Notice that you may write the difference of squares `n^2 - 1`  as a product such that:

`n^2 - 1 = (n -1)(n + 1)`

Hence, the given product `n(n^2 - 1) `  may be considered as a product of three consecutive numbers such that:

`n(n^2 - 1) = (n -1)n(n + 1)`

Hence, for `n = 1 =gt 0*1*2 = 0 =gt0`  is divisible by 6

Hence, for `n =2 =gt 1*2*3 =6`  `=gt6`  is divisible by 6

Notice that the first step of the technique called mathematical induction is checked, hence, you may consider the second step called the inductive step:

If P(k) is true, then you need to prove that P(k+1) is true.

`P(k) = (k-1)k(k+1)`  considered true => `(k-1)k(k+1) = 6p =gt k(k+1) = 6p/(k-1)` `P(k+1) = (k+1-1)(k+1)(k+1+1) =gt P(k+1) = k(k+1)(k+2)`

You need to substitute `6p/(k-1)`  for `k(k+1), `  such that:

`P(k+1) = (6p/(k-1))(k+2)`

It is clear now that `P(k+1)= (6p/(k-1))(k+2)`  is divisible by, hence `P(n) = n(n^2 - 1)`  is divisible by 6 for any integer positive value of n.

Let `K = n(n^2-1)`

For n=1;

`K = 1(1^2-1) = 0 = 6*0`

So when n=1, K is divisible by 6.

Let us assume for a positive number n=p the expression K is divisible by 6.

`K = p(p^2-1) = 6*r` where r is a positive integer.

For n=p+1

`K = (p+1)[(p+1)^2-1]`

    `= (p+1)(p^2+2p)`

    `= p^3+3p^2+2p`

    `= p^3+3p^2+2p+p-p`

    `= p^3-p+3p^2+3p`

    `= p(p^2-1)+3p(p+1)`

If p is any positive number (p+1) is also positive.
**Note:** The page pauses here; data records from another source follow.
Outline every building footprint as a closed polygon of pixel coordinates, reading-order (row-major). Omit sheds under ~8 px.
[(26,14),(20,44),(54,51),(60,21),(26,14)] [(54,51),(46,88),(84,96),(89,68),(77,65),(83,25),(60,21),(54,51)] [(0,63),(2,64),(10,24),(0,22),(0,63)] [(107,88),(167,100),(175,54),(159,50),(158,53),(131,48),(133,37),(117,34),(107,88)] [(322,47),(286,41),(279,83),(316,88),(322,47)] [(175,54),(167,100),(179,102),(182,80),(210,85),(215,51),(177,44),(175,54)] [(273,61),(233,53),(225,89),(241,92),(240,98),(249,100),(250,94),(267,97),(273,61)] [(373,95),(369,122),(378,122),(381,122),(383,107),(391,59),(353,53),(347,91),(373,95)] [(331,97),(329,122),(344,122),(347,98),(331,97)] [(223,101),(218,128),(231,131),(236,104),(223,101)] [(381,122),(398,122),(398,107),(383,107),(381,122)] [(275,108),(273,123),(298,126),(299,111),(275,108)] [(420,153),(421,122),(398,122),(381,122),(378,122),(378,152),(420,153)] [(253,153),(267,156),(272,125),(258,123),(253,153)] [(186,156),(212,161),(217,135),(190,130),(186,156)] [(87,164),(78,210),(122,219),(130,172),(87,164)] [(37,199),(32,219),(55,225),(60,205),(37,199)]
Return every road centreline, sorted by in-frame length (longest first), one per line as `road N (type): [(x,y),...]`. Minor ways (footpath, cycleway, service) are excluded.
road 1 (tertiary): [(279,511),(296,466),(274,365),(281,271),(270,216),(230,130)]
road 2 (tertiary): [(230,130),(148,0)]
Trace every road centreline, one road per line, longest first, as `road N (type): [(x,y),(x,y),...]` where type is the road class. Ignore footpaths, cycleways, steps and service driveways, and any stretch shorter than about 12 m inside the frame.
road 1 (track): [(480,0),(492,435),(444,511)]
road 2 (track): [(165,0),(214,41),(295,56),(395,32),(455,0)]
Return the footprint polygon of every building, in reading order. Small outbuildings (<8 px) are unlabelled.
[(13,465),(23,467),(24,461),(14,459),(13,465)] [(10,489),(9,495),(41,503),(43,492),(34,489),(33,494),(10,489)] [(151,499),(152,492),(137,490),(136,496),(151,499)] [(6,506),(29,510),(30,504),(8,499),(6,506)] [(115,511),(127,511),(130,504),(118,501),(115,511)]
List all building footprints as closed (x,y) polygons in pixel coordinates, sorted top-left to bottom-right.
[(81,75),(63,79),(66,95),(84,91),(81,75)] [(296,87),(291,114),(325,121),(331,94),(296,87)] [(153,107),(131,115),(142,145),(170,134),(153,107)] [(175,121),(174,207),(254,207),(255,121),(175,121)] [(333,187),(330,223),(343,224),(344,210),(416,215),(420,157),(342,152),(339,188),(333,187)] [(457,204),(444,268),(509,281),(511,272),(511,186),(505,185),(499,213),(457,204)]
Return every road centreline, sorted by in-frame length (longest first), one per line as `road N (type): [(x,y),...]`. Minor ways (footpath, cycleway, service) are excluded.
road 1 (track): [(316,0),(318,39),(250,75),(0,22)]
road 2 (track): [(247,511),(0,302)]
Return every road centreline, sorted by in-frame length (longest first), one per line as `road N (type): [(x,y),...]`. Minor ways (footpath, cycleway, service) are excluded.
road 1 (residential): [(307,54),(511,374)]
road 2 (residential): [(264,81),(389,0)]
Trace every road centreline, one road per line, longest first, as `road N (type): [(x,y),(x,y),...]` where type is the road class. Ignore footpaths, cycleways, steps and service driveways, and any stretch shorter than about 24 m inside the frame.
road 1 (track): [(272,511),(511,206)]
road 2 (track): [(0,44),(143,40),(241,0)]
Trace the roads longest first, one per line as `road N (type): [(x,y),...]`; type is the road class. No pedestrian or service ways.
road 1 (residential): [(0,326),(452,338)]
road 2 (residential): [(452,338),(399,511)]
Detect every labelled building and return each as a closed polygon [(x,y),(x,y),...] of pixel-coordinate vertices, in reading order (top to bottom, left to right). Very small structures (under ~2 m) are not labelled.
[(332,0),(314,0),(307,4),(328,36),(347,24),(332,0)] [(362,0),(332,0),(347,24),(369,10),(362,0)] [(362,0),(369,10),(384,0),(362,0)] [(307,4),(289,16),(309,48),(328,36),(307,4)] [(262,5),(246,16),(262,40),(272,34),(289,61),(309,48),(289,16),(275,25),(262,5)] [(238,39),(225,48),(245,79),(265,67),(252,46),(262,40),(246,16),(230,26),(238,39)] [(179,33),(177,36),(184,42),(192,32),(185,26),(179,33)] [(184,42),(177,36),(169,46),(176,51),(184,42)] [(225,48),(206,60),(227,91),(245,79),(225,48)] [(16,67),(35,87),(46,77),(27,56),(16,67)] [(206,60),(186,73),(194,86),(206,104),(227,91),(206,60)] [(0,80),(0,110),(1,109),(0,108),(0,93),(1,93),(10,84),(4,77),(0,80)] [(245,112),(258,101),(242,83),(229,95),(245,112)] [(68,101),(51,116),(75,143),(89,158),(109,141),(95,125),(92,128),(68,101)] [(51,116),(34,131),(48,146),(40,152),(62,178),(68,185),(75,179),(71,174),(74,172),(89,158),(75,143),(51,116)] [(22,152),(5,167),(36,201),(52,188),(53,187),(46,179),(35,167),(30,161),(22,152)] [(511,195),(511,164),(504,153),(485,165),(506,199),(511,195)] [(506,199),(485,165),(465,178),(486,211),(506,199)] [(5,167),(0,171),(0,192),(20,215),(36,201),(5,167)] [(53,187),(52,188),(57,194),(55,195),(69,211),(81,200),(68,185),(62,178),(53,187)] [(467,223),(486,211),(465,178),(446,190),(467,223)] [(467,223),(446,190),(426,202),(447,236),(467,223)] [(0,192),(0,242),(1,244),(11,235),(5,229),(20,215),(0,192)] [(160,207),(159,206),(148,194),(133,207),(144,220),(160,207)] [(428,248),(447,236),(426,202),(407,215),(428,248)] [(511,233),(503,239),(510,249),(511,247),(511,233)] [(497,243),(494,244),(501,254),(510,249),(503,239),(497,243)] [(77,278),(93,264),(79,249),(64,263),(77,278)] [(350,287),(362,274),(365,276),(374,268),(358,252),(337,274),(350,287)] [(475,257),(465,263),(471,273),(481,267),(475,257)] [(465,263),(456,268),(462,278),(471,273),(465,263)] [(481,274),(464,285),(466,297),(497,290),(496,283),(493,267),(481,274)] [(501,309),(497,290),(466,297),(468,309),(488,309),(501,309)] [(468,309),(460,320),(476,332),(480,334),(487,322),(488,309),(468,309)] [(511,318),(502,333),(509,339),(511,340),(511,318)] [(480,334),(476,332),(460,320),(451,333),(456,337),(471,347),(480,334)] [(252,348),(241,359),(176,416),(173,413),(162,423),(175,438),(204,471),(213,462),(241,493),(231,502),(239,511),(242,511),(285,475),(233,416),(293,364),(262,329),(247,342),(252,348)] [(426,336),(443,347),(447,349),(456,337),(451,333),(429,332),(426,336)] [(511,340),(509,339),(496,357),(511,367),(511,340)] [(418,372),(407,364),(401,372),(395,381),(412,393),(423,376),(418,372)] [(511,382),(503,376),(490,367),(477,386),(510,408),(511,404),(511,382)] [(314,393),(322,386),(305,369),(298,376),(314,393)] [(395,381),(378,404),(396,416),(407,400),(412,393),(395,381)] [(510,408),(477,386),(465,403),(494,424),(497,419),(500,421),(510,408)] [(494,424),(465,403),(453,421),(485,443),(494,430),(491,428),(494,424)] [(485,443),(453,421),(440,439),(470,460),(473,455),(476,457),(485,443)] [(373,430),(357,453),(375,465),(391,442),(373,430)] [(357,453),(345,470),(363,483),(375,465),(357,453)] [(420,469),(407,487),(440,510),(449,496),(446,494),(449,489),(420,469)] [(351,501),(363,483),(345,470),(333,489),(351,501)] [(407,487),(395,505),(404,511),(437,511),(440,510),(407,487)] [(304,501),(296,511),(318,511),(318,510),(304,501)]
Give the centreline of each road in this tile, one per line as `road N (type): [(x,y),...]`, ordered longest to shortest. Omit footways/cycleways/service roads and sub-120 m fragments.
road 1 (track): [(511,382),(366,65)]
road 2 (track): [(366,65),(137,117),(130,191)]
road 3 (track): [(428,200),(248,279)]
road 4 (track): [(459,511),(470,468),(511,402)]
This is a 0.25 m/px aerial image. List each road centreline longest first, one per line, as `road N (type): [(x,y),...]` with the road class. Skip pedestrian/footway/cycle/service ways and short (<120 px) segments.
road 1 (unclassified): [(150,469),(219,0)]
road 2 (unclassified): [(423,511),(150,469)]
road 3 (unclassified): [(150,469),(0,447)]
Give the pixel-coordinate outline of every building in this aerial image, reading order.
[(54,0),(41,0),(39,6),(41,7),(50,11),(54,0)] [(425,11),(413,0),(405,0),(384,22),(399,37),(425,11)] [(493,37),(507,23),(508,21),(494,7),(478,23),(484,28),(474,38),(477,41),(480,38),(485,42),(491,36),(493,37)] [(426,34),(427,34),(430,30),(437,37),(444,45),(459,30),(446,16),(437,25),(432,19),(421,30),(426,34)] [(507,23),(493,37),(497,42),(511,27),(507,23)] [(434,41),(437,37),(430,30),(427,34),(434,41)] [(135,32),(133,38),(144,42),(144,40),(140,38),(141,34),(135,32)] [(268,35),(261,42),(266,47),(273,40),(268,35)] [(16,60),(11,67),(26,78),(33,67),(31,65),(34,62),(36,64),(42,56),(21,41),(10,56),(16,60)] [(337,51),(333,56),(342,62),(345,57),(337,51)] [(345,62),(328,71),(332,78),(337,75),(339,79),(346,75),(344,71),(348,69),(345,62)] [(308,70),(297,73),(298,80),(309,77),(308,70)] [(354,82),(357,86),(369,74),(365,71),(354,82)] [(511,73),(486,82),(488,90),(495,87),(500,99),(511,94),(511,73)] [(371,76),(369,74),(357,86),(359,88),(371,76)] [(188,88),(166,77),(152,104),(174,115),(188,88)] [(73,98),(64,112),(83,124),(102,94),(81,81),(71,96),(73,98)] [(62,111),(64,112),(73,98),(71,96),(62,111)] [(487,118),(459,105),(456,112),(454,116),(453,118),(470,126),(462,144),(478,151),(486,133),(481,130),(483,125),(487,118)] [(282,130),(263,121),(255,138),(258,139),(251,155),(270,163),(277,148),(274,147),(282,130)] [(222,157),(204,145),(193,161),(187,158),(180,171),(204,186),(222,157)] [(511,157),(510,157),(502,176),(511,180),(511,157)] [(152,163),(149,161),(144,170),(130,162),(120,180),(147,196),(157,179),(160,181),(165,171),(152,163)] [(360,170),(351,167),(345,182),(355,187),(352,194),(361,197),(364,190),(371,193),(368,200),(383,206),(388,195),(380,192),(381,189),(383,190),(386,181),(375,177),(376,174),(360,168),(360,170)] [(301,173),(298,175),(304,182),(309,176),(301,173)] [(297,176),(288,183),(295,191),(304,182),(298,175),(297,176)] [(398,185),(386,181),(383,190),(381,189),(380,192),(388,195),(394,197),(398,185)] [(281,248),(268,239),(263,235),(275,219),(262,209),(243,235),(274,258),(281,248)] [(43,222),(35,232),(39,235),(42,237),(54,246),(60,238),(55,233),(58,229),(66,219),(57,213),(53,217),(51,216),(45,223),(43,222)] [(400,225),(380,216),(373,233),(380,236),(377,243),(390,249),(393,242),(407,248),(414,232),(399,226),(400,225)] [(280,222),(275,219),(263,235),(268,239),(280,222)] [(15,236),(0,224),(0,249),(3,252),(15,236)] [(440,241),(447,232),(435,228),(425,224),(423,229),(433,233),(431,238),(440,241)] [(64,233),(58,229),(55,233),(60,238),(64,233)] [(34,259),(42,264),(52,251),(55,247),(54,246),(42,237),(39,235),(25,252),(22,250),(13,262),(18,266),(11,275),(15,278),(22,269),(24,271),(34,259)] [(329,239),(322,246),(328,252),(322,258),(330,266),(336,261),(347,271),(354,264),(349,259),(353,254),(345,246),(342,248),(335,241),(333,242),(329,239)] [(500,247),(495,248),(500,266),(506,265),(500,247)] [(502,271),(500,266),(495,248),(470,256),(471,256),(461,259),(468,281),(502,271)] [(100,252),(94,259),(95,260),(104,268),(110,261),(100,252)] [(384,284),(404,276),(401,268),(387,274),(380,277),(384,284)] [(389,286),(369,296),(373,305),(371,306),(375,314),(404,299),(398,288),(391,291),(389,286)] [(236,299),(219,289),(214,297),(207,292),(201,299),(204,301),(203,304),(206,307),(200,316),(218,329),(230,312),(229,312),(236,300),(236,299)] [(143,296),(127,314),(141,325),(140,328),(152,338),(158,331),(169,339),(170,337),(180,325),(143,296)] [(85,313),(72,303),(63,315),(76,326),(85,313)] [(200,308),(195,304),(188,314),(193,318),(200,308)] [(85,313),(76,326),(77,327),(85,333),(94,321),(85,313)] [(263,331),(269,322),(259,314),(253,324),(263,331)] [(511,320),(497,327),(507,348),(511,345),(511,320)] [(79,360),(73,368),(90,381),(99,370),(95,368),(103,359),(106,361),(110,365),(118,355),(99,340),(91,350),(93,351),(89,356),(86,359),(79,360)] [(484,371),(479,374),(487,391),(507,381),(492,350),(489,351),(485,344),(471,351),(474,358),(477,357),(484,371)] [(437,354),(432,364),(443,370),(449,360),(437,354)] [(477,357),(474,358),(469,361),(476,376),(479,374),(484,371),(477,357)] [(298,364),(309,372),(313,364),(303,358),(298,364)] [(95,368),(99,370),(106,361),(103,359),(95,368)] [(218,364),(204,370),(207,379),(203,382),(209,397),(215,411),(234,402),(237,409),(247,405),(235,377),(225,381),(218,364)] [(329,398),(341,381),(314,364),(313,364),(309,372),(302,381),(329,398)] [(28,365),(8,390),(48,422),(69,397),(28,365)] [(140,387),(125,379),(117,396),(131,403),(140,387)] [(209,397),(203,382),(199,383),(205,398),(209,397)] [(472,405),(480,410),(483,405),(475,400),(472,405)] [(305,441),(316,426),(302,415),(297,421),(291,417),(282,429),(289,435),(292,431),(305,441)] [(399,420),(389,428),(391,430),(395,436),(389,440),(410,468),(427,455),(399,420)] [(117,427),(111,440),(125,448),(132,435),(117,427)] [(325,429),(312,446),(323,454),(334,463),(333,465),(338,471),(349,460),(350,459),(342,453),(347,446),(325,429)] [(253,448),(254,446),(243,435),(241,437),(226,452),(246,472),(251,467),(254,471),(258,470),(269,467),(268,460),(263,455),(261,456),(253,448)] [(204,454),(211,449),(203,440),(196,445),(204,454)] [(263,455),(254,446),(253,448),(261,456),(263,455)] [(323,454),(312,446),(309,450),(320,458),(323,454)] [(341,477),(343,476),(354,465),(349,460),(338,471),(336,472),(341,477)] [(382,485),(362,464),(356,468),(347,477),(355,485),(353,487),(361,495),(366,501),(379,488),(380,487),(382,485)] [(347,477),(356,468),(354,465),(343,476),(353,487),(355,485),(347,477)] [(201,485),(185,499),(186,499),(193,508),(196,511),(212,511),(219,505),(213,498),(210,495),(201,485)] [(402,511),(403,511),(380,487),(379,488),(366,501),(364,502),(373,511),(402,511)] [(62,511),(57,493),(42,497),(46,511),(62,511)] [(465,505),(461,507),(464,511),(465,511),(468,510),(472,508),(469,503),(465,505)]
If p is odd then (p+1) is even. If p is even then (p+1) is odd. The product of odd number and a even number is a even number.

for eg: 2*3 = 6

           4*5 = 20

So p(p+1) is a even number. We can write p(p+1) = 2*q where q is a positive integer.

`K = p(p^2-1)+3p(p+1)`

    `= 6*r+3*2*q`

    `= 6*r+6*q`

    `= 6(r+q)`

So when n=p+1 ; K is divisible by 6.

When n=1 ; K is divisible by 6

When we assume for positive n=p ; K is divisible by 6 then for n=p+1 it becomes true.

So from mathematical induction for all positive ` n in Z` the result is true.